As one example, the Israeli branch of global pharmaceutical giant Sanofi is making sure medications remain available to patients locally and in other nations it serves despite employees being called up and despite most international airlines cancelling flights into and out of Israel.

“We are learning, we are agile, we are thinking outside the box,” declared Tina Meerry Melusyan, country lead for Sanofi Israel, before adding her voice to the pitch for more investment.

Although a semi-official hashtag addresses business continuity (#nomatterwhat), no one mentioned it. There were no PowerPoints, no harping on the webinar’s buzzword title of “transformative innovation in crisis,” and no politics. Investment in Israeli tech firms plunged 50 percent in the first half of 2023 to $168 billion, compared with $333 billion in the same period in 2022, according to data from the Viola Group. While much of that could be attributed to the global tech contraction, Israeli companies faced the added burden of fears over the rule of law due to the divisive battle over proposed judicial reforms.

Instead of sloganeering, there were two explicit messages and one strong implicit one, the latter conveyed by the credentials and tone of the participants: We, a group of experienced, no-nonsense realists, are telling you the health tech sector is coping just fine, and we believe the innovation spurred by war represents “the next economic renaissance of our country,” in David’s words.

Perhaps the firmest foundation for those fervent feelings was a brief presentation by Prof. Ronni Gamzu, former director general of the Ministry of Health, former coronavirus “czar,” and current CEO of Tel Aviv Sourasky Medical Center Ichirov, the nation’s second-largest hospital.

Gamzu spoke about a flood of terror victims, “civilians and soldiers, and you need to follow and monitor hundreds of patients.” In response, the hospital quickly set up a new kind of monitoring system for trauma patients. And when the volume of those needing rehab and mental health services far exceeded available resources, “you have to reinvent the way you practice,” said Gamzu. That meant tele-rehab to engage patients and partnering with a start-up whose FDA-approved device uses digital brain biomarkers to guide clinicians’ response to the wartime wave of post-traumatic stress disorder.

Indeed, not long after the webinar, a survey concluded that one in three Israelis had symptoms consistent with PTSD, while among those directly affected by the brutal Hamas attacks, more than half suffered from PTSD symptoms such as sleep disorders and depression.

Unfortunately, Israel has long done a poor job of addressing PTSD. An article in Ha’aretz looking back 50 years to the 1973 Yom Kippur War, as well as to the conflicts that followed, called Israel “an epicenter of trauma with a broken mental health system” run by a “belligerent bureaucracy.”

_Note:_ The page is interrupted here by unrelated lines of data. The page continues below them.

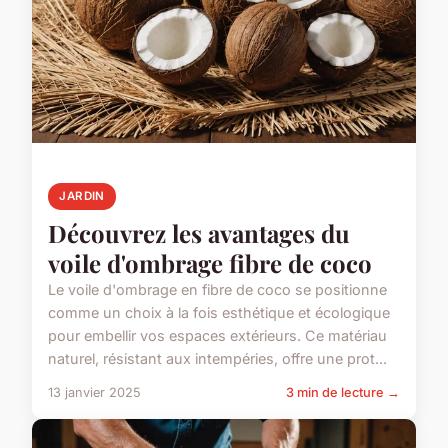
JARDIN
Découvrez les avantages du
voile d'ombrage fibre de coco
Le voile d'ombrage en fibre de coco se positionne
comme un choix à la fois esthétique et écologique
pour embellir vos espaces extérieurs. Ce matériau
naturel, résistant aux intempéries, offre une prot...
13 janvier 2025
3 min de lecture →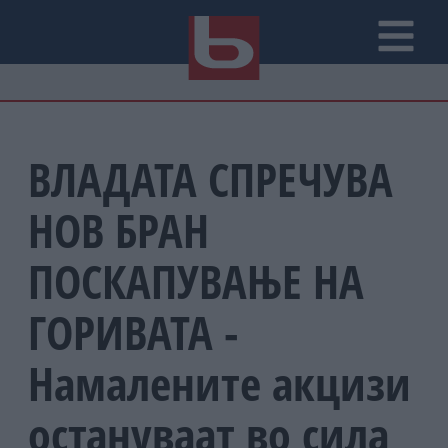
ВЛАДАТА СПРЕЧУВА
НОВ БРАН
ПОСКАПУВАЊЕ НА
ГОРИВАТА -
Намалените акцизи
остануваат во сила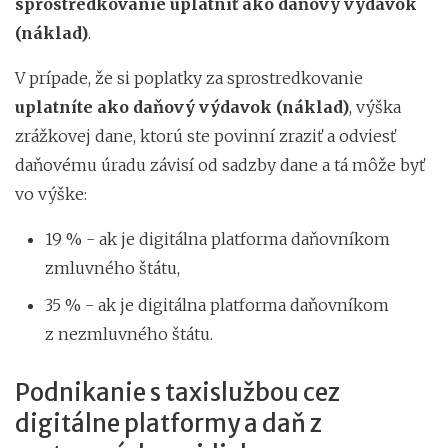
sprostredkovanie uplatniť ako daňový výdavok
(náklad)
.
V prípade, že si poplatky za sprostredkovanie
uplatníte ako daňový výdavok (náklad)
, výška
zrážkovej dane, ktorú ste povinní zraziť a odviesť
daňovému úradu závisí od sadzby dane a tá môže byť
vo výške:
19 % - ak je digitálna platforma daňovníkom
zmluvného štátu,
35 % - ak je digitálna platforma daňovníkom
z nezmluvného štátu.
Podnikanie s taxislužbou cez
digitálne platformy a daň z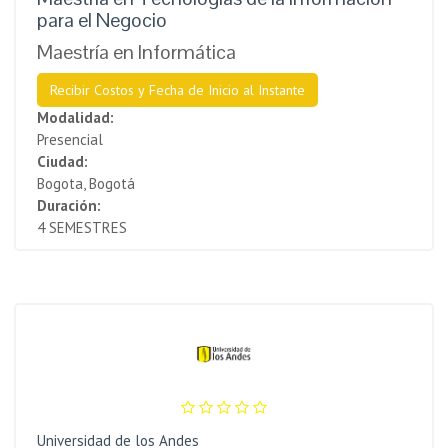
para el Negocio
Maestría en Informática
Recibir Costos y Fecha de Inicio al Instante
Modalidad:
Presencial
Ciudad:
Bogota, Bogotá
Duración:
4 SEMESTRES
Universidad de los Andes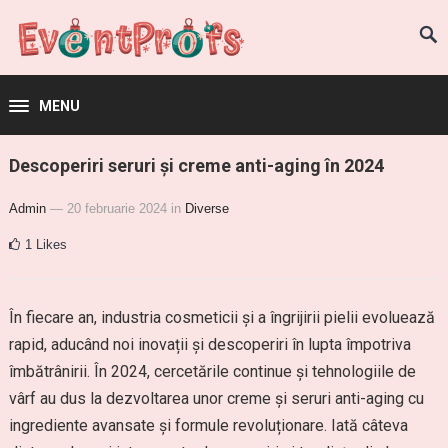
MENU
Descoperiri seruri și creme anti-aging în 2024
Admin
— 20 februarie 2024
in
Diverse
1
Likes
În fiecare an, industria cosmeticii și a îngrijirii pielii evoluează
rapid, aducând noi inovații și descoperiri în lupta împotriva
îmbătrânirii. În 2024, cercetările continue și tehnologiile de
vârf au dus la dezvoltarea unor creme și seruri anti-aging cu
ingrediente avansate și formule revoluționare. Iată câteva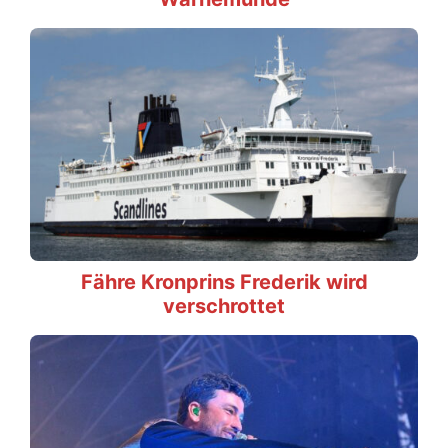
Fähre Kronprins Frederik wird
verschrottet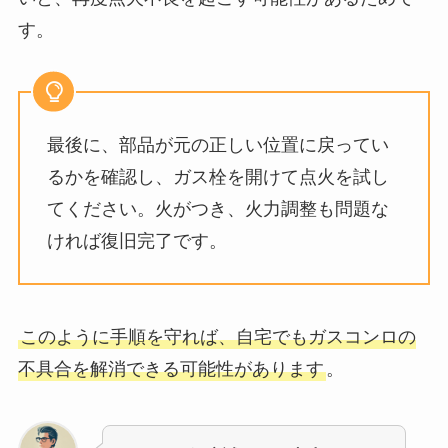
す。
最後に、部品が元の正しい位置に戻ってい
るかを確認し、ガス栓を開けて点火を試し
てください。火がつき、火力調整も問題な
ければ復旧完了です。
このように手順を守れば、自宅でもガスコンロの
不具合を解消できる可能性があります
。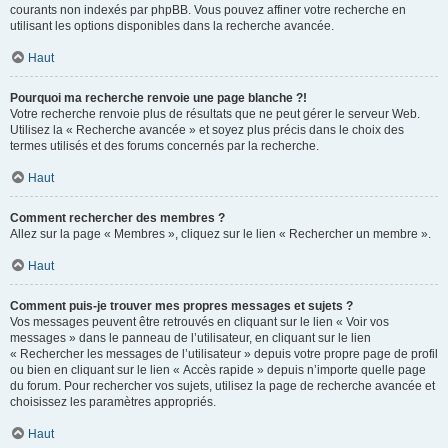
courants non indexés par phpBB. Vous pouvez affiner votre recherche en
utilisant les options disponibles dans la recherche avancée.
Haut
Pourquoi ma recherche renvoie une page blanche ?!
Votre recherche renvoie plus de résultats que ne peut gérer le serveur Web.
Utilisez la « Recherche avancée » et soyez plus précis dans le choix des
termes utilisés et des forums concernés par la recherche.
Haut
Comment rechercher des membres ?
Allez sur la page « Membres », cliquez sur le lien « Rechercher un membre ».
Haut
Comment puis-je trouver mes propres messages et sujets ?
Vos messages peuvent être retrouvés en cliquant sur le lien « Voir vos
messages » dans le panneau de l’utilisateur, en cliquant sur le lien
« Rechercher les messages de l’utilisateur » depuis votre propre page de profil
ou bien en cliquant sur le lien « Accès rapide » depuis n’importe quelle page
du forum. Pour rechercher vos sujets, utilisez la page de recherche avancée et
choisissez les paramètres appropriés.
Haut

For me, that assessment had a personal echo. Ahead of a planned trip to Israel in mid-October (which, of course, never happened), I reached out to Hebrew University in Jerusalem, where I was a student from 1973-74, to try to locate an Israeli friend with whom I’d lost contact. I remembered my friend most of all for our shared sense of humor, an unlikely bond between a Sephardic Jewish immigrant from Morocco and an Ashkenazi Jew from an American suburb. Instead, I was connected with my friend’s daughter. She told me that his service as a combat medic in the Sinai front had left him with a delayed case of PTSD. He eventually spent decades in and out of hospitals, before finally dying a premature death two years before his daughter’s wedding.

“Good days will come,”promises a newly popular song in Israel about emerging from depression. With a wave of PTSD now sweeping the country, perhaps the mental health innovations of “start-up nation” can begin to be rapidly disseminate even before war’s end in order to turn that promise into a reality. And maybe, in the process, be a model for nations like America that are also in dire need of better mental health services.